_Exercise:_ When you reproduce the listing, keep every word as it is and drop the pictures.
= = = = = = =
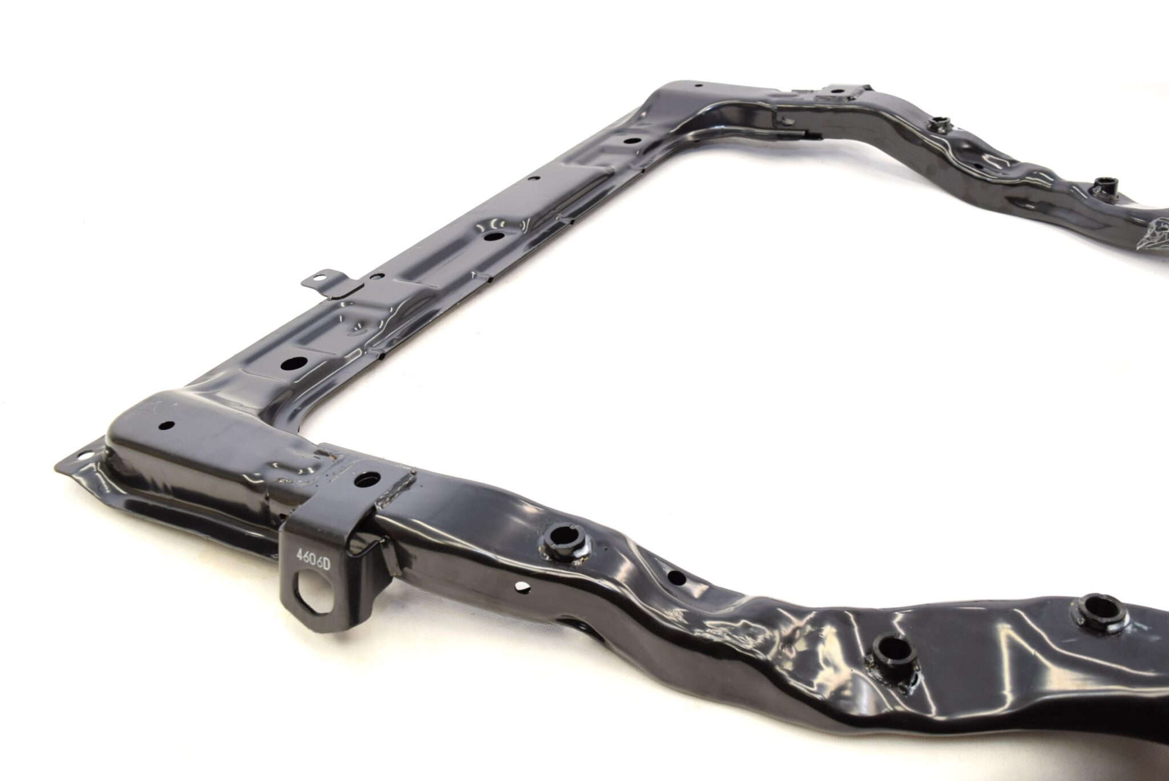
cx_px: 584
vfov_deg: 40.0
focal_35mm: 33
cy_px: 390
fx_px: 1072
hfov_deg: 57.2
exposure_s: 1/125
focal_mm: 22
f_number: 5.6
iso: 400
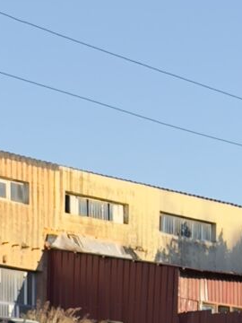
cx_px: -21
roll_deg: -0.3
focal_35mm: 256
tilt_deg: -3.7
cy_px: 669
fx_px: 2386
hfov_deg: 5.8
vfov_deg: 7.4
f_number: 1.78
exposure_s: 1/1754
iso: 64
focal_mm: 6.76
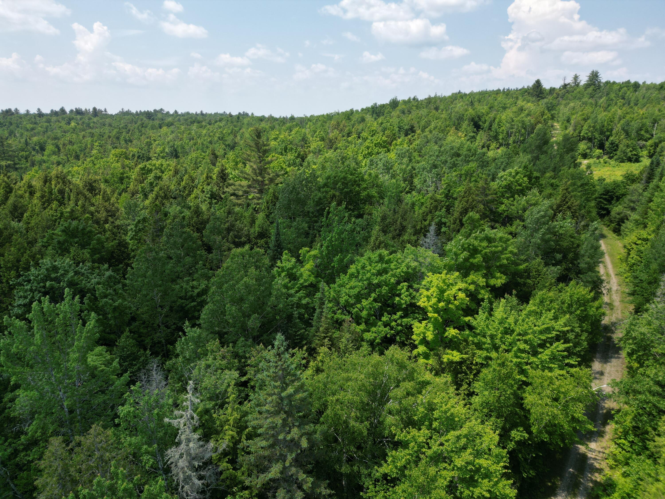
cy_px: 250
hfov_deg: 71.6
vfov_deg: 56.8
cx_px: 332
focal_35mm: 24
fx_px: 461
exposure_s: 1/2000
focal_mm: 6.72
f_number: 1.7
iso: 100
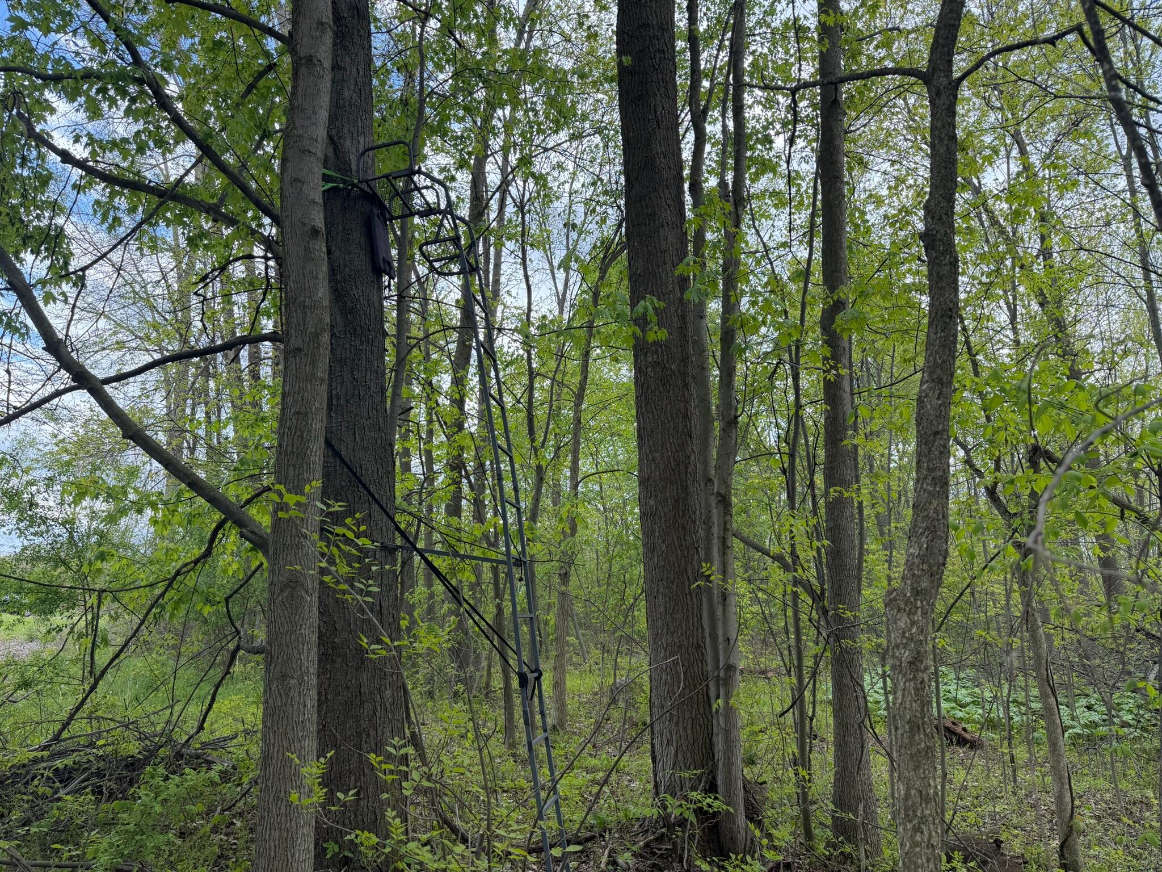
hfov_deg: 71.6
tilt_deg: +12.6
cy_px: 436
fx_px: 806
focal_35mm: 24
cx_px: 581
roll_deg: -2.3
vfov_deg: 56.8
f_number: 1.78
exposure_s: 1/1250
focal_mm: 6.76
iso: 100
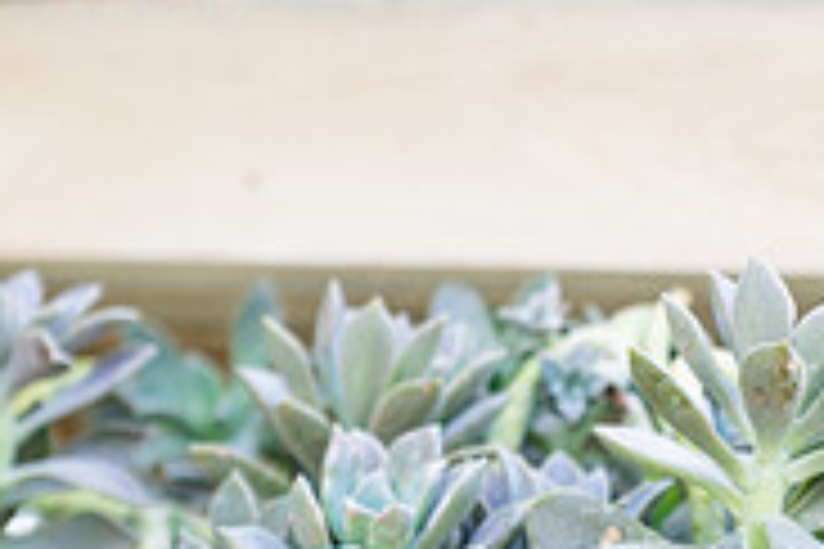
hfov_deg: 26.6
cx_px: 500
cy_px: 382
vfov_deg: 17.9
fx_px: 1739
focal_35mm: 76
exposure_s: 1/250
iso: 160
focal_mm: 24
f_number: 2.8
= = = = = = =
_Finished exercise:_
cx_px: 584
vfov_deg: 40.0
focal_35mm: 33
cy_px: 390
fx_px: 1072
hfov_deg: 57.2
exposure_s: 1/125
focal_mm: 22
f_number: 5.6
iso: 400
cx_px: -21
roll_deg: -0.3
focal_35mm: 256
tilt_deg: -3.7
cy_px: 669
fx_px: 2386
hfov_deg: 5.8
vfov_deg: 7.4
f_number: 1.78
exposure_s: 1/1754
iso: 64
focal_mm: 6.76
cy_px: 250
hfov_deg: 71.6
vfov_deg: 56.8
cx_px: 332
focal_35mm: 24
fx_px: 461
exposure_s: 1/2000
focal_mm: 6.72
f_number: 1.7
iso: 100
hfov_deg: 71.6
tilt_deg: +12.6
cy_px: 436
fx_px: 806
focal_35mm: 24
cx_px: 581
roll_deg: -2.3
vfov_deg: 56.8
f_number: 1.78
exposure_s: 1/1250
focal_mm: 6.76
iso: 100
hfov_deg: 26.6
cx_px: 500
cy_px: 382
vfov_deg: 17.9
fx_px: 1739
focal_35mm: 76
exposure_s: 1/250
iso: 160
focal_mm: 24
f_number: 2.8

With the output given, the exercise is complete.